Collected data
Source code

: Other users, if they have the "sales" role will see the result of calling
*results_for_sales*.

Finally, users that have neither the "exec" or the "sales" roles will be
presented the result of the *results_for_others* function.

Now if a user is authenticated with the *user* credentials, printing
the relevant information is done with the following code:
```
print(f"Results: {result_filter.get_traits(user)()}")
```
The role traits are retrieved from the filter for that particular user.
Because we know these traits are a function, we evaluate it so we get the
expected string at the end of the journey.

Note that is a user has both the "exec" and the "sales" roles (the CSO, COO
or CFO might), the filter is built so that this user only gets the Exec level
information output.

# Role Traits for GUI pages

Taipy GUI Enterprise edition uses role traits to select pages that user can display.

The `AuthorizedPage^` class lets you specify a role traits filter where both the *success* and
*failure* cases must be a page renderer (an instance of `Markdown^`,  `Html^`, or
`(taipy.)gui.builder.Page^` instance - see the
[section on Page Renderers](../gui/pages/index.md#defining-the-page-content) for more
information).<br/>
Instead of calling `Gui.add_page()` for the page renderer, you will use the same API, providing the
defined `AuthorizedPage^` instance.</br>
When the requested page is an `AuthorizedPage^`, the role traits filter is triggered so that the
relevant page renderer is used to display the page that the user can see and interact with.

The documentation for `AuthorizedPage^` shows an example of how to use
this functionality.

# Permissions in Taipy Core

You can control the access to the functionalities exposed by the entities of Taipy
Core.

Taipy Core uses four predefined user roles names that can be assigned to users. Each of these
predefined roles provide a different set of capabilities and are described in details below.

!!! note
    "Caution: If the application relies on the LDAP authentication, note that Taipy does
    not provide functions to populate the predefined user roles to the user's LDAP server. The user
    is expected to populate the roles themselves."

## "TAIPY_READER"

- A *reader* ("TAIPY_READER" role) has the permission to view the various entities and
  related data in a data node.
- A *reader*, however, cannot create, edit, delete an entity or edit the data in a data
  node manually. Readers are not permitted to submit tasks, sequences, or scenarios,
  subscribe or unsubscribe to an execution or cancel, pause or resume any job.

Task objective:
What is needed is a verbatim copy of every line in the records above from the one containing "The role traits are" down to the one containing "# Role Traits for GUI pages", both included, and nothing more.

Output for this exercise:
The role traits are retrieved from the filter for that particular user.
Because we know these traits are a function, we evaluate it so we get the
expected string at the end of the journey.

Note that is a user has both the "exec" and the "sales" roles (the CSO, COO
or CFO might), the filter is built so that this user only gets the Exec level
information output.

# Role Traits for GUI pages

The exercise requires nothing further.